Paul is giving his defense to King Agrippa, who is the great-grandson to King Herod who had attempted to kill Jesus as a baby. The line of Herod kings that had been passed down throughout the years had been brutal as they ruled over the land, working to stamp out any threat to their reign.

Yet here was Paul, speaking again of Jesus, the one that he would call both Savior and King, and he is doing it directly in front of a Herod, King Agrippa.

Paul explains that he has seen the fulfillment of the purpose of his people, and it is in this fulfillment that he has placed his hope. His people are the Jews and the role of the Jewish people within God’s plan has been to offer blessing and hope to the world. That blessing and hope was fulfilled in the coming of the Messiah, in the coming of Jesus Christ.

Paul explains that he has seen this hope for his people fulfilled. That is why he can say that agrees with the Pharisees. He was one, and he still believes everything that the Pharisees believe. They believe in the resurrection of the dead? Yes, so does he! And why does he believe it? Because he has seen it. He has seen the resurrected Messiah. He has seen Jesus and he has been commissioned and sent by him.

It is precisely this commissioning that caught my attention this morning as I read Acts 26. I noticed a significant shift in how Paul recounts what Jesus has said to him and the messages that God had given previously. Here is what I mean:

First, take a look at Isaiah. When God calls Isaiah, he sends him to his people with what seems to be a very strange calling. He says:

Then I heard the voice of the Lord saying, “Whom shall I send? And who will go for us? ”
And I said, “Here am I. Send me!”

He said, “Go and tell this people:
“‘Be ever hearing, but never understanding;
be ever seeing, but never perceiving.’

Make the heart of this people calloused;
make their ears dull
and close their eyes.
Otherwise they might see with their eyes,
hear with their ears,
understand with their hearts,
and turn and be healed.”

Isaiah 6:8-10

Hmm… that’s really strange. God is telling Isaiah, His prophet, that he should go and tell the people that they should be ever seeing but not perceiving? Ever hearing but not understanding?

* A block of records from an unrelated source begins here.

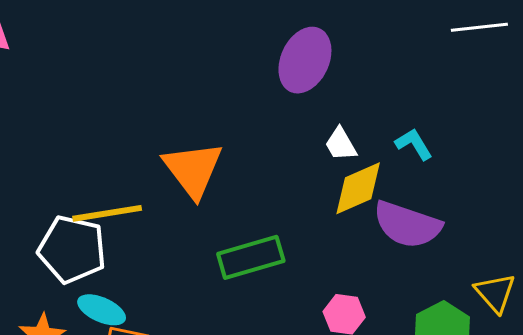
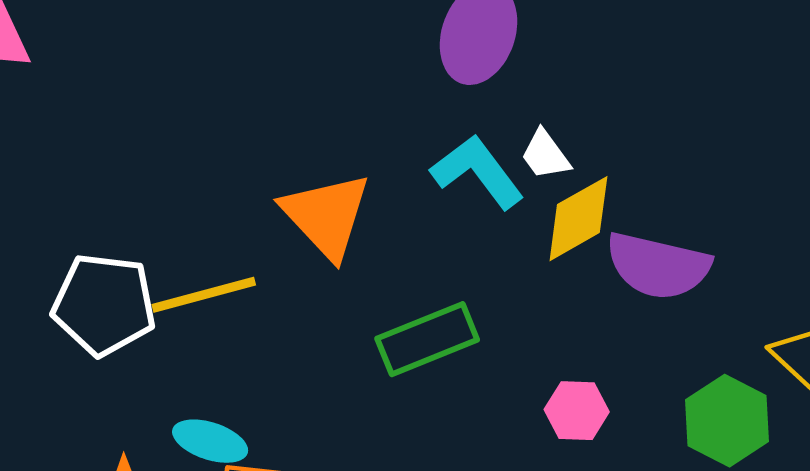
cyan L-shape: (414, 144) -> (477, 172), moved, size x1.6
white pentagon: (72, 249) -> (104, 304), moved

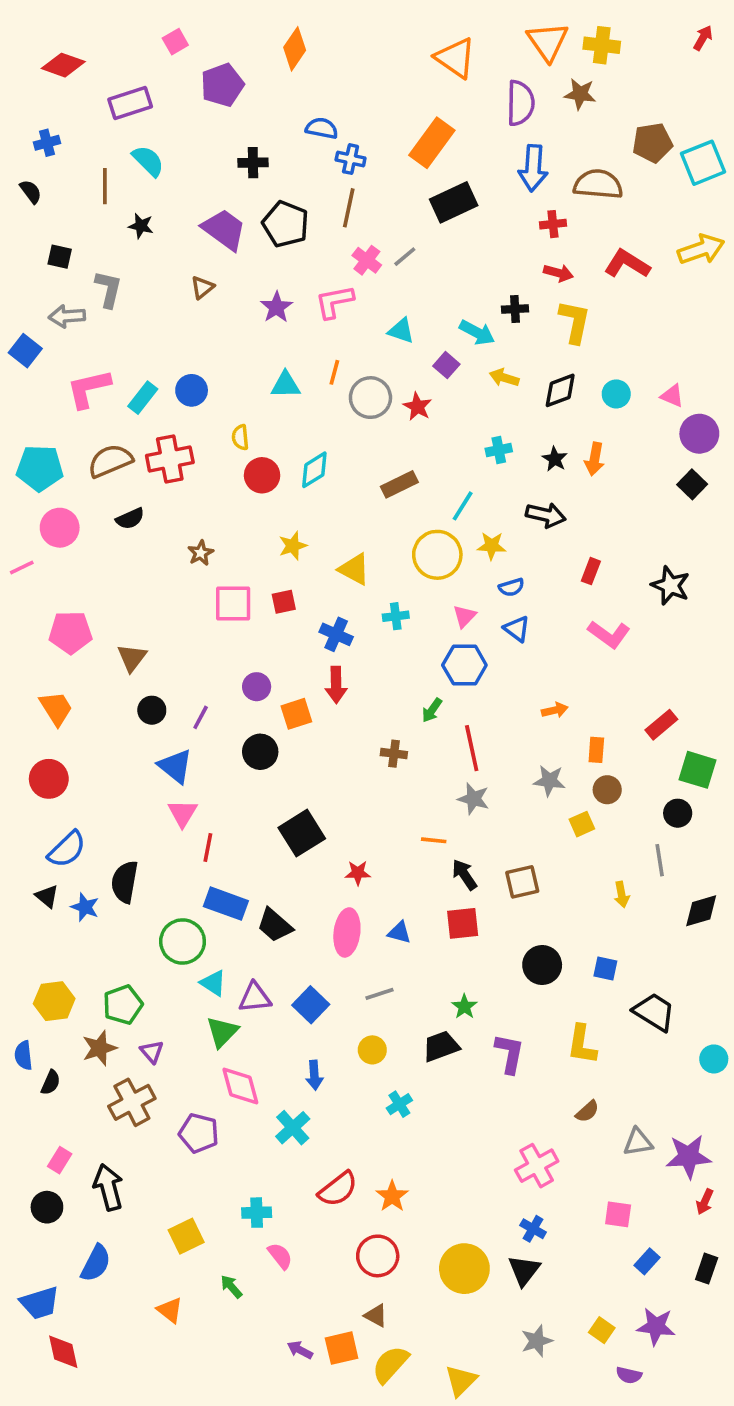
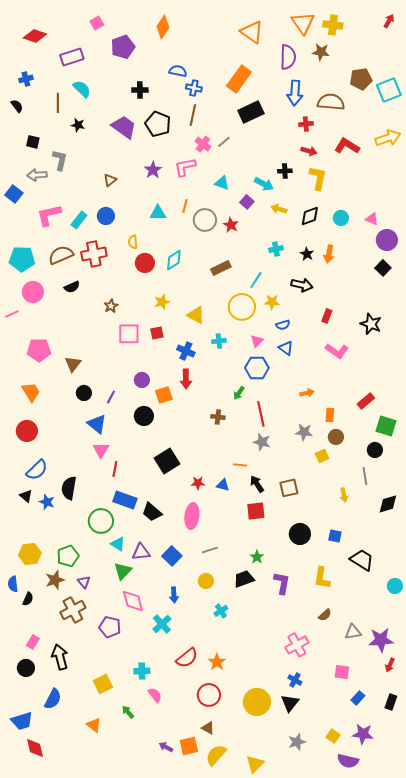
brown triangle: (202, 287) -> (110, 180), moved
blue triangle: (399, 932) -> (223, 485), moved
purple semicircle: (629, 1375) -> (348, 761), size x1.5

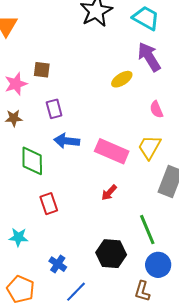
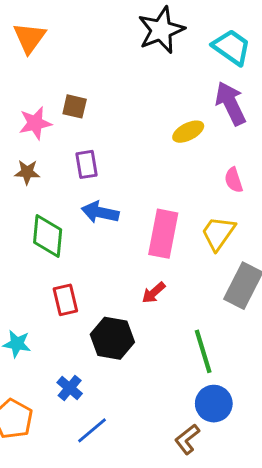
pink rectangle: (112, 151) -> (163, 234), turned 72
black hexagon: (111, 254) -> (112, 338), moved
brown L-shape: (142, 291) -> (187, 439), turned 30

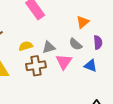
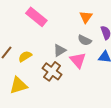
yellow semicircle: (26, 46) -> (25, 56), moved
brown cross: (36, 66) -> (52, 71), turned -30

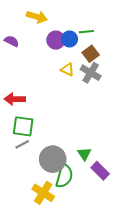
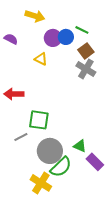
green line: (86, 32) -> (82, 30), turned 32
yellow triangle: (67, 70) -> (41, 59), moved
green square: (23, 126) -> (39, 120), moved
green triangle: (84, 154) -> (80, 146), turned -32
green semicircle: (64, 176) -> (61, 167), turned 30

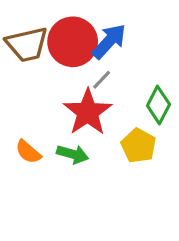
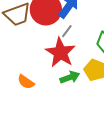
green arrow: (73, 154) -> (70, 77), moved, turned -30

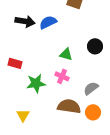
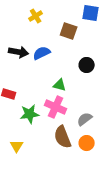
black circle: (95, 46) -> (87, 65), moved
pink cross: (62, 76) -> (56, 107), size x1.5
brown semicircle: (69, 106) -> (63, 137), turned -120

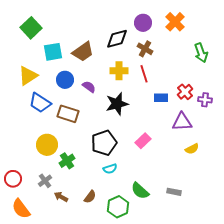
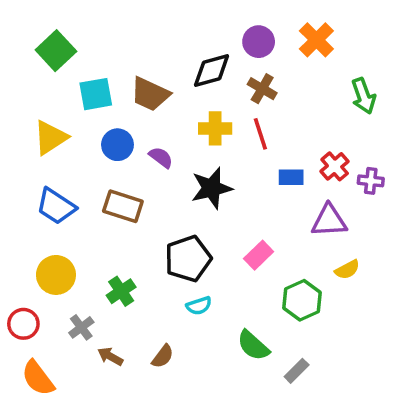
brown trapezoid: (83, 52) -> (150, 94), turned 60
blue trapezoid: (40, 103) -> (56, 206), moved
yellow circle: (47, 145) -> (56, 275), moved
gray rectangle: (174, 192) -> (297, 371), moved, turned -56
green hexagon: (118, 207) -> (302, 300), moved

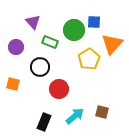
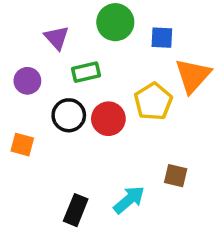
green circle: (74, 30) -> (115, 22), moved
green rectangle: (50, 42) -> (86, 72), turned -35
red circle: (59, 89) -> (108, 119), moved
brown square: (102, 112) -> (176, 176), moved

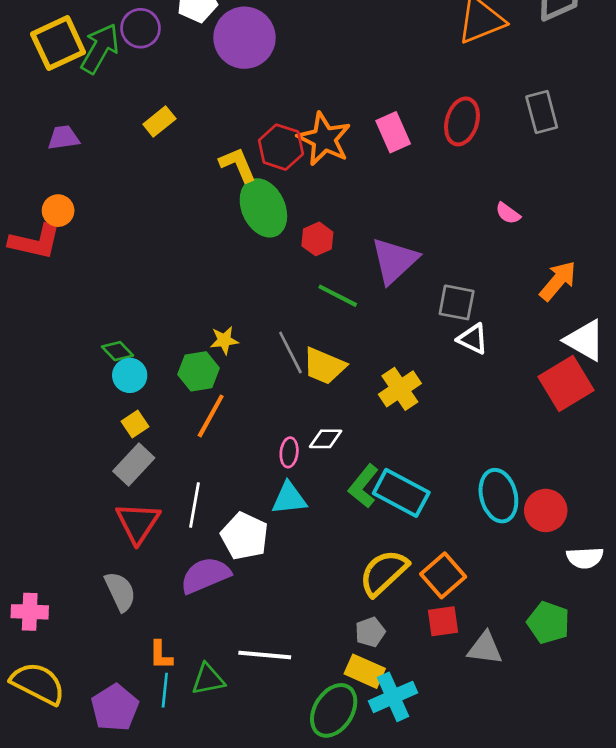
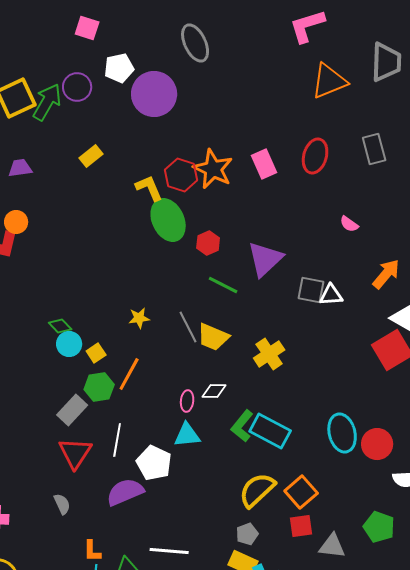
white triangle: (473, 339) -> (331, 295), moved, turned -30
green hexagon: (199, 371) -> (99, 387), moved
yellow square: (135, 424) -> (96, 353), moved
gray semicircle: (120, 592) -> (62, 504), size x0.7

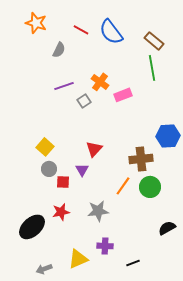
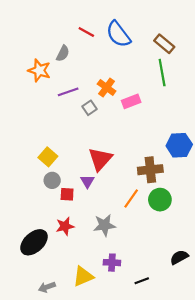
orange star: (36, 23) -> (39, 70), moved
red triangle: (94, 149) -> (100, 159), size x1.4
black semicircle: (167, 228) -> (179, 257), moved

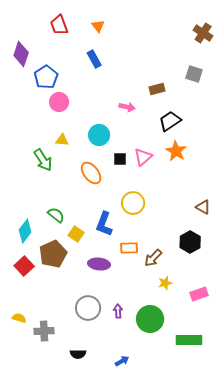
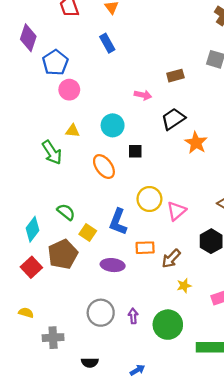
black trapezoid: (170, 121) -> (173, 119), moved
pink triangle: (143, 157) -> (176, 211), moved
yellow semicircle: (19, 318) -> (26, 313), moved

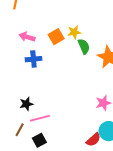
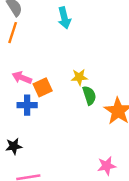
orange square: (56, 37) -> (43, 87), moved
black star: (26, 104) -> (14, 146), moved

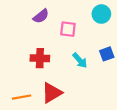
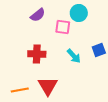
cyan circle: (101, 14) -> (79, 13), moved
red triangle: (52, 93) -> (48, 86), turned -30

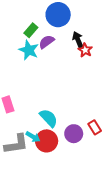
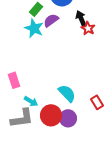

God’s people had disobeyed and walked away from Him. They worshiped other gods. They lived like the other nations. They refused God as their King, and for this God would bring punishment upon the Israelites. We see that the Assyrians, the Babylonians, the Medes and Persians, the Greeks, and the Romans all come to rule over the Jews, taking possession over the land of Israel. So before they could repent and return back to God, their rebellion must be punished and so Isaiah’s role is to proclaim a message to the Israelites that the time of healing was past and the time of judgment and punishment was upon them.

Interestingly, even Jesus spoke in a similar way. He frequently spoke to the people in parables. In one time in particular, when the disciples came to ask Jesus why he always spoke in parables (presumably to ask why he doesn’t just speak to the people plainly!), Jesus said:

Because the knowledge of the secrets of the kingdom of heaven has been given to you, but not to them. Whoever has will be given more, and they will have an abundance. Whoever does not have, even what they have will be taken from them. This is why I speak to them in parables:

“Though seeing, they do not see;
though hearing, they do not hear or understand.

Matthew 13:11-13

Jesus went on to say that the prophecy spoken to Isaiah was fulfilled with these people, these Jews specifically who were listening to him. He was giving them the knowledge of the secrets of the Kingdom, but they weren’t allowed to comprehend them. Only to those that Jesus had chosen would those secrets be revealed. These were the ones that Jesus would allow to understand the Kingdom of God.

But here is where we get to the difference. As Paul recounts what happened to him on the road to Damascus as Jesus appeared to him, he says that Jesus said something very different to him. He said that Jesus told him:

Now get up and stand on your feet. I have appeared to you to appoint you as a servant and as a witness of what you have seen and will see of me. I will rescue you from your own people and from the Gentiles. I am sending you to them to open their eyes and turn them from darkness to light, and from the power of Satan to God, so that they may receive forgiveness of sins and a place among those who are sanctified by faith in me.

Acts 26:16-18

The time has come. God’s plan to reestablish His Kingdom on the earth is in motion and Jesus has come to redeem his people, purchasing them away from the kingdom of darkness to come into the Kingdom of light. The people can receive forgiveness for their sins and they can take their place within the Kingdom because they have been sanctified by Christ.

What is more, Paul says, none of this has happened in a way that is hidden. He points out to Festus and Agrippa that Agrippa would know all of these things. They have been done in the open, and now it is time to understand the meaning of all of these things. It is time to open the doors for all men, whether Jews or Gentiles – everyone! – to come to Christ. The time of judgment and punishment is over. The time for the Kingdom and the worship of the King has come. And this is the work that Jesus has given to Paul, to speak and open the eyes of all people so that they can clearly see and come to Jesus.